* _Records supplied_:
------------------------------
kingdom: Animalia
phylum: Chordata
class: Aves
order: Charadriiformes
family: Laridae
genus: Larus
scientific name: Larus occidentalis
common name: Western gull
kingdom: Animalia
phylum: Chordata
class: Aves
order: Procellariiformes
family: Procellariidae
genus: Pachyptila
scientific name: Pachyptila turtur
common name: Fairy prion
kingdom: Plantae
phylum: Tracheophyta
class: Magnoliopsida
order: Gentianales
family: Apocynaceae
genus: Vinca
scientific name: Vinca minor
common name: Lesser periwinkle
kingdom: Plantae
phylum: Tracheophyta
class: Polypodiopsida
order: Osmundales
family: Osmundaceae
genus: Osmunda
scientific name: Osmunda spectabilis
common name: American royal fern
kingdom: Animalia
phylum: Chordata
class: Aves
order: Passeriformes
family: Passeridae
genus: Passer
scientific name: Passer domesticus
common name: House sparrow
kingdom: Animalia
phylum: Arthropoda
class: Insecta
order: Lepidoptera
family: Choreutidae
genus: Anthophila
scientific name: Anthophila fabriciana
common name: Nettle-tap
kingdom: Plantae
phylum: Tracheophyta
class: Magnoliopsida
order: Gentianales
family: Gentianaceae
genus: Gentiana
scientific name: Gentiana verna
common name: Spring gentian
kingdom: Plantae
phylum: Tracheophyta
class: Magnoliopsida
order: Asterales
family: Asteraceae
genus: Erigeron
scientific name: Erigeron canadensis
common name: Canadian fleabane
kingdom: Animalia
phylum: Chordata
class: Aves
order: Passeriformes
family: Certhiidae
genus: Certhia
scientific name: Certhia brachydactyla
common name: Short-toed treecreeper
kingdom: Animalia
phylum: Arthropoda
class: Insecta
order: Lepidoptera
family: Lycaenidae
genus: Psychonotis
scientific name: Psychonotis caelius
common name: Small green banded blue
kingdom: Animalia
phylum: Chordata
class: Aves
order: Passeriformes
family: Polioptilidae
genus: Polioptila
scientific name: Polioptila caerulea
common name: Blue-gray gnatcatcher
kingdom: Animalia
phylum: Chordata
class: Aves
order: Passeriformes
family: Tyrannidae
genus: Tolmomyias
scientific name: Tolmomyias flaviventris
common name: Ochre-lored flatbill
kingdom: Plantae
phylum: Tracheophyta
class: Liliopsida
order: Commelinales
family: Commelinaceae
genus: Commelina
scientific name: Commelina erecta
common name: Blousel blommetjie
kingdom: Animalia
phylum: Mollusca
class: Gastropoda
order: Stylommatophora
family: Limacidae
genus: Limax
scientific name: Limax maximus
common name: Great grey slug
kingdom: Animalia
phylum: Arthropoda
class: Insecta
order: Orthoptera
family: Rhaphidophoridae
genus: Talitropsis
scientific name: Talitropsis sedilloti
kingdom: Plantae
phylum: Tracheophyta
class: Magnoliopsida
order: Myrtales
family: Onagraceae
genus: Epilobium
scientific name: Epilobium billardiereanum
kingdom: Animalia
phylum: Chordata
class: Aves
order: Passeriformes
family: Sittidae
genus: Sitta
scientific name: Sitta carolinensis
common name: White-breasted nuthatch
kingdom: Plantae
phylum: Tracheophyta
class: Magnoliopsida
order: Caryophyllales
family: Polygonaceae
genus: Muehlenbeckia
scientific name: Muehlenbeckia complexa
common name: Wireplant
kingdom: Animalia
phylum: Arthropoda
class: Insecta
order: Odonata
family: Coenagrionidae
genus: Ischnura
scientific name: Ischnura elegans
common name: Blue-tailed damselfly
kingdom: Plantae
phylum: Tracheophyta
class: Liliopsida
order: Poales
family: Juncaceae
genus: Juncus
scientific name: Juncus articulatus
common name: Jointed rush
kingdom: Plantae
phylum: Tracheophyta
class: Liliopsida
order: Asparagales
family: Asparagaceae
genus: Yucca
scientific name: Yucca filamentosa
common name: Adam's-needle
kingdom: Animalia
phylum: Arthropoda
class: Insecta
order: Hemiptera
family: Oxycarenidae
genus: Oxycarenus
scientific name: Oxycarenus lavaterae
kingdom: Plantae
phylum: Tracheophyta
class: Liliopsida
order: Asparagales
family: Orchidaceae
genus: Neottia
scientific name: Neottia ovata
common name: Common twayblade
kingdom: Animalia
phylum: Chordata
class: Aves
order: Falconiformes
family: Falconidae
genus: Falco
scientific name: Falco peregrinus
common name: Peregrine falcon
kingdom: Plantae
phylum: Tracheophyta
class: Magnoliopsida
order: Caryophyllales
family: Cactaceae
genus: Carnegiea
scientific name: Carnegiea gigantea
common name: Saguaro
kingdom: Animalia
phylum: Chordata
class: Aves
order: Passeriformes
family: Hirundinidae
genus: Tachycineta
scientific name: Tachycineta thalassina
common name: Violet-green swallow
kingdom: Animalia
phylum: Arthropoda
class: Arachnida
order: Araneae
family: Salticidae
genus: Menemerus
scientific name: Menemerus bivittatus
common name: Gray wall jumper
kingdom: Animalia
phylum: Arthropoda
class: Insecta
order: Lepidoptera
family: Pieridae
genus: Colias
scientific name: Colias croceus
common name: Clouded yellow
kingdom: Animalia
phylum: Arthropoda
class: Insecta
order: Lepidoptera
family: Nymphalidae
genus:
------------------------------
* _What you will do_: Copy every line of the records above word for word, keeping the lines in their original order.

* _Exercise output_:
kingdom: Animalia
phylum: Chordata
class: Aves
order: Charadriiformes
family: Laridae
genus: Larus
scientific name: Larus occidentalis
common name: Western gull
kingdom: Animalia
phylum: Chordata
class: Aves
order: Procellariiformes
family: Procellariidae
genus: Pachyptila
scientific name: Pachyptila turtur
common name: Fairy prion
kingdom: Plantae
phylum: Tracheophyta
class: Magnoliopsida
order: Gentianales
family: Apocynaceae
genus: Vinca
scientific name: Vinca minor
common name: Lesser periwinkle
kingdom: Plantae
phylum: Tracheophyta
class: Polypodiopsida
order: Osmundales
family: Osmundaceae
genus: Osmunda
scientific name: Osmunda spectabilis
common name: American royal fern
kingdom: Animalia
phylum: Chordata
class: Aves
order: Passeriformes
family: Passeridae
genus: Passer
scientific name: Passer domesticus
common name: House sparrow
kingdom: Animalia
phylum: Arthropoda
class: Insecta
order: Lepidoptera
family: Choreutidae
genus: Anthophila
scientific name: Anthophila fabriciana
common name: Nettle-tap
kingdom: Plantae
phylum: Tracheophyta
class: Magnoliopsida
order: Gentianales
family: Gentianaceae
genus: Gentiana
scientific name: Gentiana verna
common name: Spring gentian
kingdom: Plantae
phylum: Tracheophyta
class: Magnoliopsida
order: Asterales
family: Asteraceae
genus: Erigeron
scientific name: Erigeron canadensis
common name: Canadian fleabane
kingdom: Animalia
phylum: Chordata
class: Aves
order: Passeriformes
family: Certhiidae
genus: Certhia
scientific name: Certhia brachydactyla
common name: Short-toed treecreeper
kingdom: Animalia
phylum: Arthropoda
class: Insecta
order: Lepidoptera
family: Lycaenidae
genus: Psychonotis
scientific name: Psychonotis caelius
common name: Small green banded blue
kingdom: Animalia
phylum: Chordata
class: Aves
order: Passeriformes
family: Polioptilidae
genus: Polioptila
scientific name: Polioptila caerulea
common name: Blue-gray gnatcatcher
kingdom: Animalia
phylum: Chordata
class: Aves
order: Passeriformes
family: Tyrannidae
genus: Tolmomyias
scientific name: Tolmomyias flaviventris
common name: Ochre-lored flatbill
kingdom: Plantae
phylum: Tracheophyta
class: Liliopsida
order: Commelinales
family: Commelinaceae
genus: Commelina
scientific name: Commelina erecta
common name: Blousel blommetjie
kingdom: Animalia
phylum: Mollusca
class: Gastropoda
order: Stylommatophora
family: Limacidae
genus: Limax
scientific name: Limax maximus
common name: Great grey slug
kingdom: Animalia
phylum: Arthropoda
class: Insecta
order: Orthoptera
family: Rhaphidophoridae
genus: Talitropsis
scientific name: Talitropsis sedilloti
kingdom: Plantae
phylum: Tracheophyta
class: Magnoliopsida
order: Myrtales
family: Onagraceae
genus: Epilobium
scientific name: Epilobium billardiereanum
kingdom: Animalia
phylum: Chordata
class: Aves
order: Passeriformes
family: Sittidae
genus: Sitta
scientific name: Sitta carolinensis
common name: White-breasted nuthatch
kingdom: Plantae
phylum: Tracheophyta
class: Magnoliopsida
order: Caryophyllales
family: Polygonaceae
genus: Muehlenbeckia
scientific name: Muehlenbeckia complexa
common name: Wireplant
kingdom: Animalia
phylum: Arthropoda
class: Insecta
order: Odonata
family: Coenagrionidae
genus: Ischnura
scientific name: Ischnura elegans
common name: Blue-tailed damselfly
kingdom: Plantae
phylum: Tracheophyta
class: Liliopsida
order: Poales
family: Juncaceae
genus: Juncus
scientific name: Juncus articulatus
common name: Jointed rush
kingdom: Plantae
phylum: Tracheophyta
class: Liliopsida
order: Asparagales
family: Asparagaceae
genus: Yucca
scientific name: Yucca filamentosa
common name: Adam's-needle
kingdom: Animalia
phylum: Arthropoda
class: Insecta
order: Hemiptera
family: Oxycarenidae
genus: Oxycarenus
scientific name: Oxycarenus lavaterae
kingdom: Plantae
phylum: Tracheophyta
class: Liliopsida
order: Asparagales
family: Orchidaceae
genus: Neottia
scientific name: Neottia ovata
common name: Common twayblade
kingdom: Animalia
phylum: Chordata
class: Aves
order: Falconiformes
family: Falconidae
genus: Falco
scientific name: Falco peregrinus
common name: Peregrine falcon
kingdom: Plantae
phylum: Tracheophyta
class: Magnoliopsida
order: Caryophyllales
family: Cactaceae
genus: Carnegiea
scientific name: Carnegiea gigantea
common name: Saguaro
kingdom: Animalia
phylum: Chordata
class: Aves
order: Passeriformes
family: Hirundinidae
genus: Tachycineta
scientific name: Tachycineta thalassina
common name: Violet-green swallow
kingdom: Animalia
phylum: Arthropoda
class: Arachnida
order: Araneae
family: Salticidae
genus: Menemerus
scientific name: Menemerus bivittatus
common name: Gray wall jumper
kingdom: Animalia
phylum: Arthropoda
class: Insecta
order: Lepidoptera
family: Pieridae
genus: Colias
scientific name: Colias croceus
common name: Clouded yellow
kingdom: Animalia
phylum: Arthropoda
class: Insecta
order: Lepidoptera
family: Nymphalidae
genus:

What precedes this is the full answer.